The spokeswoman also said cruises "contributed $53 billion to the U.S. economy." I'm not sure exactly what "contributed" means -- but it likely means that cruises support ancillary businesses like independent travel agencies and other onshore activities based in the U.S., in addition to their own direct contributions.
Thus, with the U.S. government apparently leaving the cruises excluded from the bill, and the cruises saying they hadn't sought a bailout -- all while mentioning how much they contribute to the U.S. economy -- we could be in the early stages of a prolonged negotiation that could last for much of 2020. That could complicate things a lot for cruise line investors, even more so than investors in airlines or hotel chains.
The likely outcome
The cruise companies recently tapped their credit lines, adding billions in liquidity to their balance sheets as they attempt to wait out this period in which they are forbidden to sail.
It's quite likely that the cruises don't want to get a bailout if they don't have to, and are likely hoping for quick containment of the coronavirus. However, if the COVID-19 epidemic drags on for months and keeps people away from cruises longer than the current 30-day shutdown period, which I personally believe it will, the industry may then need to reconsider its options regarding federal help.

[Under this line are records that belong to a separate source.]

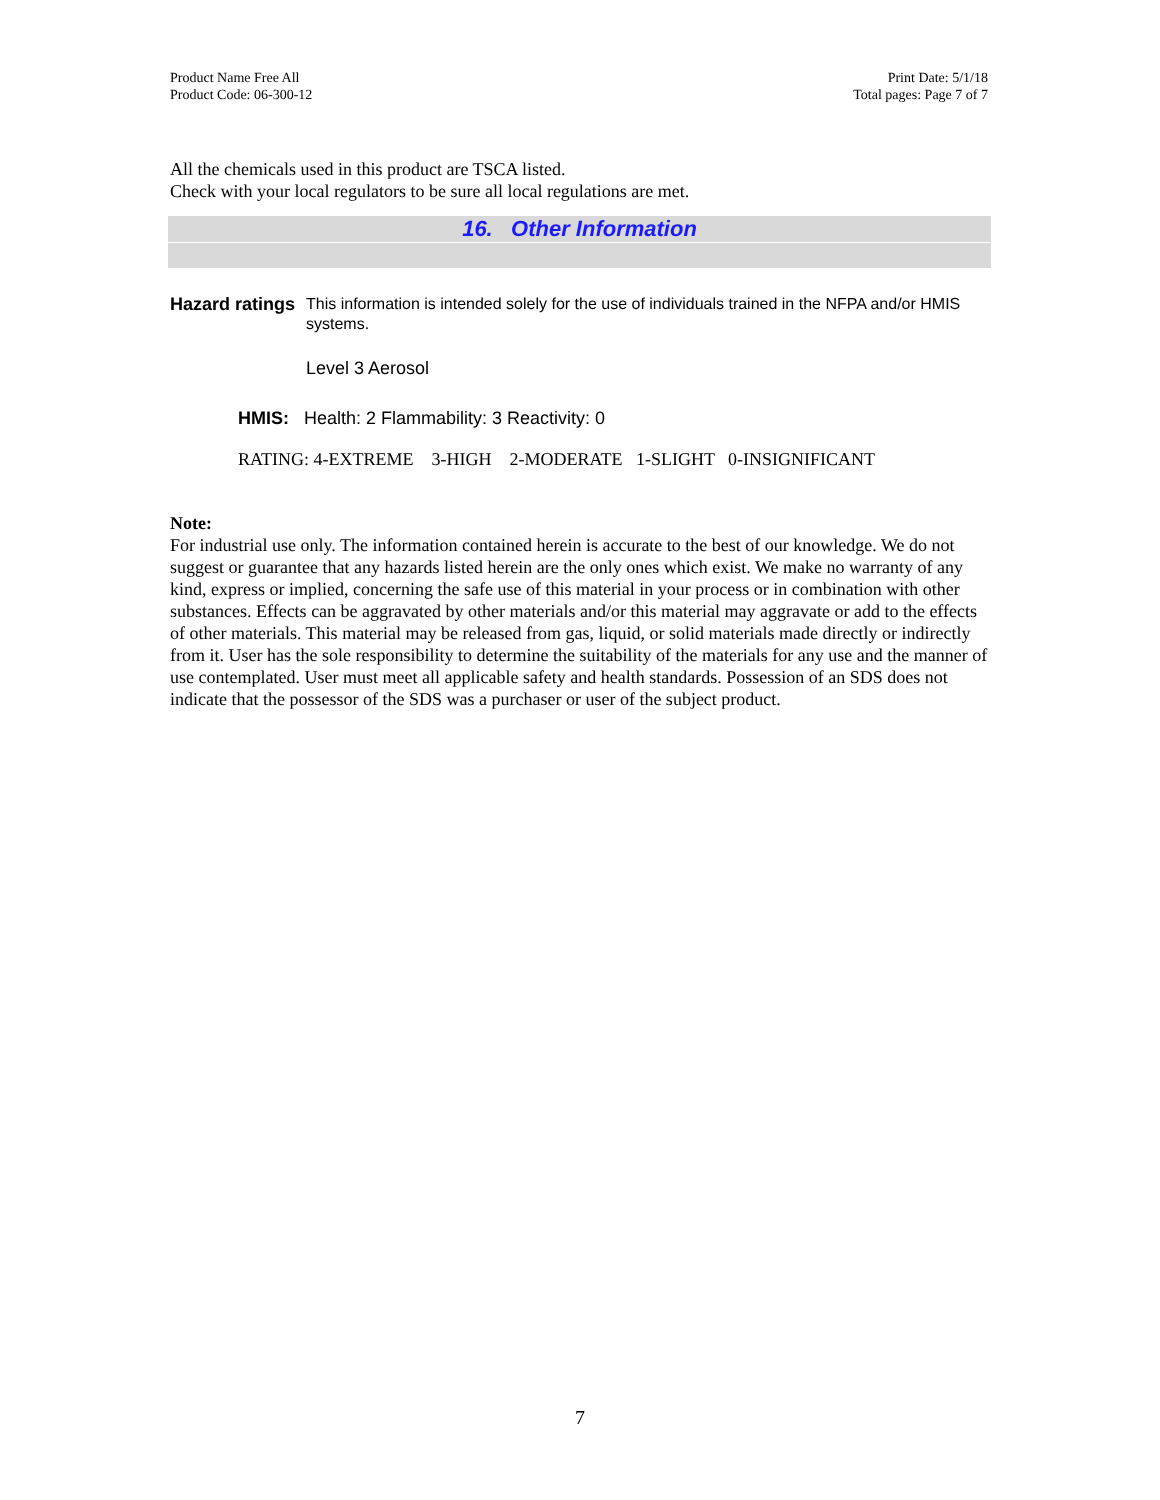Product Name Free All
Product Code: 06-300-12
Print Date: 5/1/18
Total pages: Page 7 of 7
All the chemicals used in this product are TSCA listed.
Check with your local regulators to be sure all local regulations are met.
16. Other Information
Hazard ratings This information is intended solely for the use of individuals trained in the NFPA and/or HMIS systems.
Level 3 Aerosol
HMIS: Health: 2 Flammability: 3 Reactivity: 0
RATING: 4-EXTREME 3-HIGH 2-MODERATE 1-SLIGHT 0-INSIGNIFICANT
Note:
For industrial use only. The information contained herein is accurate to the best of our knowledge. We do not suggest or guarantee that any hazards listed herein are the only ones which exist. We make no warranty of any kind, express or implied, concerning the safe use of this material in your process or in combination with other substances. Effects can be aggravated by other materials and/or this material may aggravate or add to the effects of other materials. This material may be released from gas, liquid, or solid materials made directly or indirectly from it. User has the sole responsibility to determine the suitability of the materials for any use and the manner of use contemplated. User must meet all applicable safety and health standards. Possession of an SDS does not indicate that the possessor of the SDS was a purchaser or user of the subject product.
7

On the other hand, helping the cruise lines' cases is that the U.S. government would also rather not see massive layoffs, which the cruise companies may resort to as they try to rein in costs to wait out the storm.
In either case, it appears that this tough negotiation is going to play out over weeks and likely months as the industry waits to see how long the outbreak and quarantine will last.
The bottom line
The high uncertainty in the cruise industry essentially makes these stocks lottery tickets right now. The stocks are still down between 60% and 75% this year, putting them in deep value territory and giving them a lot of potential upside if the pause in cruising is short and customers return this summer. However, it seems a long shot that the industry will be back and up and running by then. It would require quick containment of the virus, as well as people flocking back to cruises thereafter, which itself is not a certainty. A vaccine likely won't be available for 18 months, and that would be a really long time for cruises to go without any revenue.
Yet even if the cruise operators wait out the shutdown and eschew federal aid, they'll come out the other side of the crisis even more heavily indebted than they already are -- and most carry a significant amount of debt already. In addition, these companies will have eaten significant operating losses for as long as the crisis drags on.
On the other hand, if cruise lines do get federal aid and thus have to register in the U.S., investors should probably chop 21% off of their historical earnings to get a true picture of their post-tax earnings power going forward.